EXERCISE OBJECTIVE:
Work out how many lines of the listing hold the string "กประเทศไทย", then answer with that number and nothing else.

____

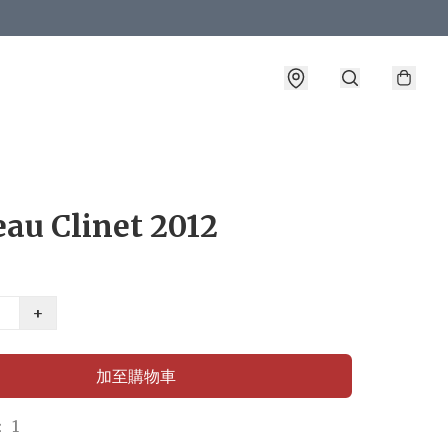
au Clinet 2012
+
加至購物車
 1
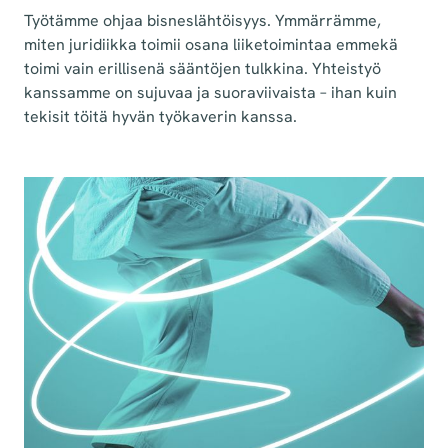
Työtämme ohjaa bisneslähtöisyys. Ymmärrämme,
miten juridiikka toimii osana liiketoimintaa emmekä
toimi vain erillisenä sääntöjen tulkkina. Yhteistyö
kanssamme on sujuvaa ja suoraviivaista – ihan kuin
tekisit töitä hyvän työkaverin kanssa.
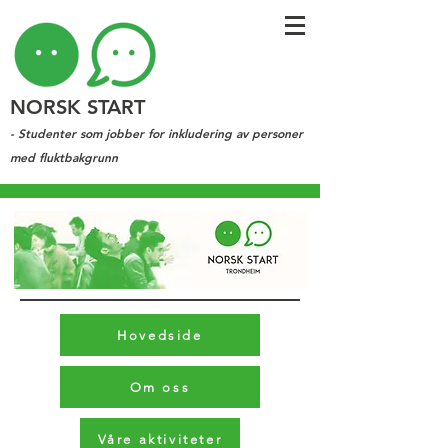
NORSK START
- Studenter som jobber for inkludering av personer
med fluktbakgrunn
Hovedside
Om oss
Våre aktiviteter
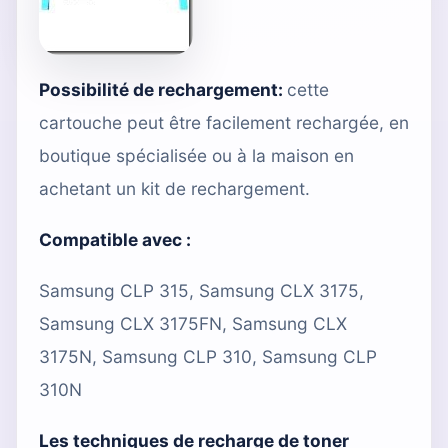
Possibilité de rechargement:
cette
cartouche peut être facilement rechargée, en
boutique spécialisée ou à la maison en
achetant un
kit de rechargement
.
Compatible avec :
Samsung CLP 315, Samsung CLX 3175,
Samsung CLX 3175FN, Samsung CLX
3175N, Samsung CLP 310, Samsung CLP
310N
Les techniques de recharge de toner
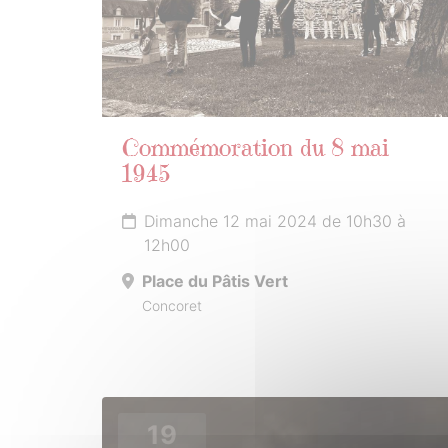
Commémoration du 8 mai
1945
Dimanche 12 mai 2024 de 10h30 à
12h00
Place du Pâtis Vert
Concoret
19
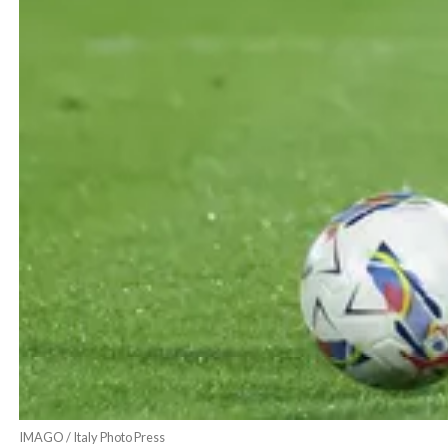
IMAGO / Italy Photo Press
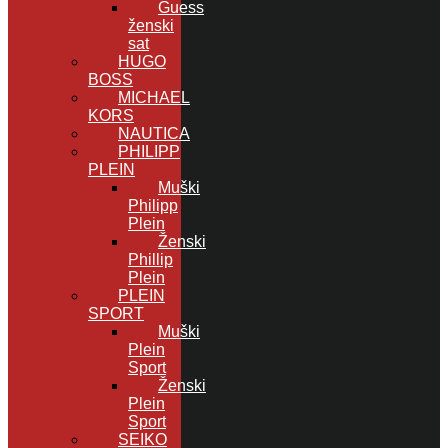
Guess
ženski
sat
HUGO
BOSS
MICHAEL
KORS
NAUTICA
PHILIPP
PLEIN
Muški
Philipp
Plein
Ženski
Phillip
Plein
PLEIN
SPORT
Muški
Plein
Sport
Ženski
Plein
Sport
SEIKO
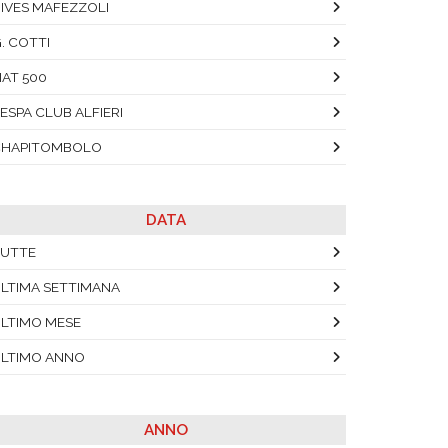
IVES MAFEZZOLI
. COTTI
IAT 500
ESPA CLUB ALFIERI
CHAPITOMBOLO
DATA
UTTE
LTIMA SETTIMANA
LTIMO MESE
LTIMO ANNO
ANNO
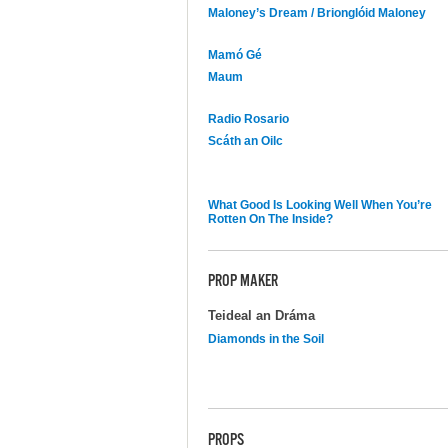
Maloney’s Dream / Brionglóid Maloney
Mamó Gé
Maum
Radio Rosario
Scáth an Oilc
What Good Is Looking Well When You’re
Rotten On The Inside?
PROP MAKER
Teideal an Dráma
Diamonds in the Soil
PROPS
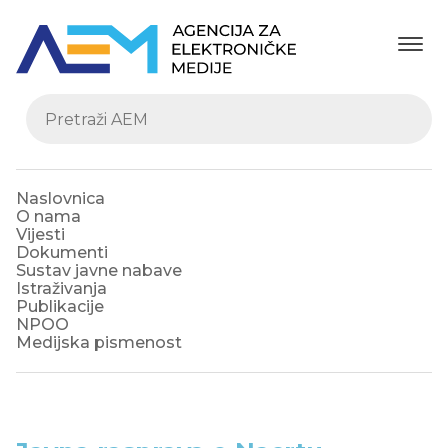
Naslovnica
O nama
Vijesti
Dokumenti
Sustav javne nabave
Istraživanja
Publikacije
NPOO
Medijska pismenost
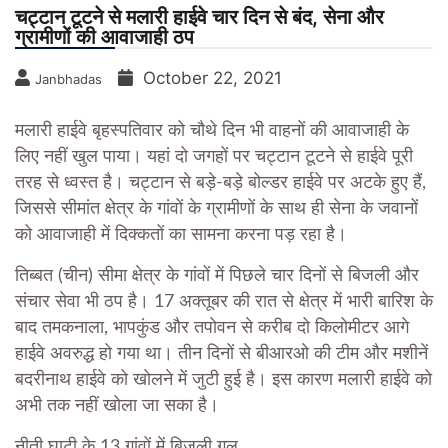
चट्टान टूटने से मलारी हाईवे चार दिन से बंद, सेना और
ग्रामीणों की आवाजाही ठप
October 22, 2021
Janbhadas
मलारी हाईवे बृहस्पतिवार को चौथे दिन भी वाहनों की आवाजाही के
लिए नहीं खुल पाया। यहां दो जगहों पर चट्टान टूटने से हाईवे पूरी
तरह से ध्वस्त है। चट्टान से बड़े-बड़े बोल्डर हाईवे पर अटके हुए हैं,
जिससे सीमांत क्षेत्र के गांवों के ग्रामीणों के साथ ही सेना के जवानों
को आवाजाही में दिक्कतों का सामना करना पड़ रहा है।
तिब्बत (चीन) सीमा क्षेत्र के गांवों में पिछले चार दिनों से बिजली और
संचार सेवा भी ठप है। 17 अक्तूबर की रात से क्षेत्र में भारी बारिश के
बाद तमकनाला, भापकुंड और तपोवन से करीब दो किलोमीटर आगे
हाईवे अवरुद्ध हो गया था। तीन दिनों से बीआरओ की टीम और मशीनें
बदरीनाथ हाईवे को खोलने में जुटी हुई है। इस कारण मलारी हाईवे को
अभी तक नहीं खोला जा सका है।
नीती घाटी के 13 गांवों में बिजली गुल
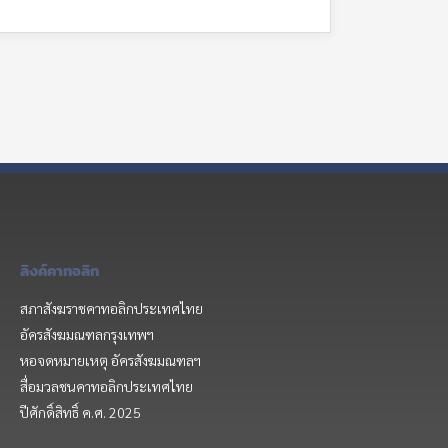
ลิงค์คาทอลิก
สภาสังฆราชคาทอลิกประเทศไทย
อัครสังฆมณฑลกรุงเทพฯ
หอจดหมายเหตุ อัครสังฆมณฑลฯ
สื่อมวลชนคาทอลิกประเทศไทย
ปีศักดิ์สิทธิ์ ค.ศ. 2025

____

RESPONSE BOX:
2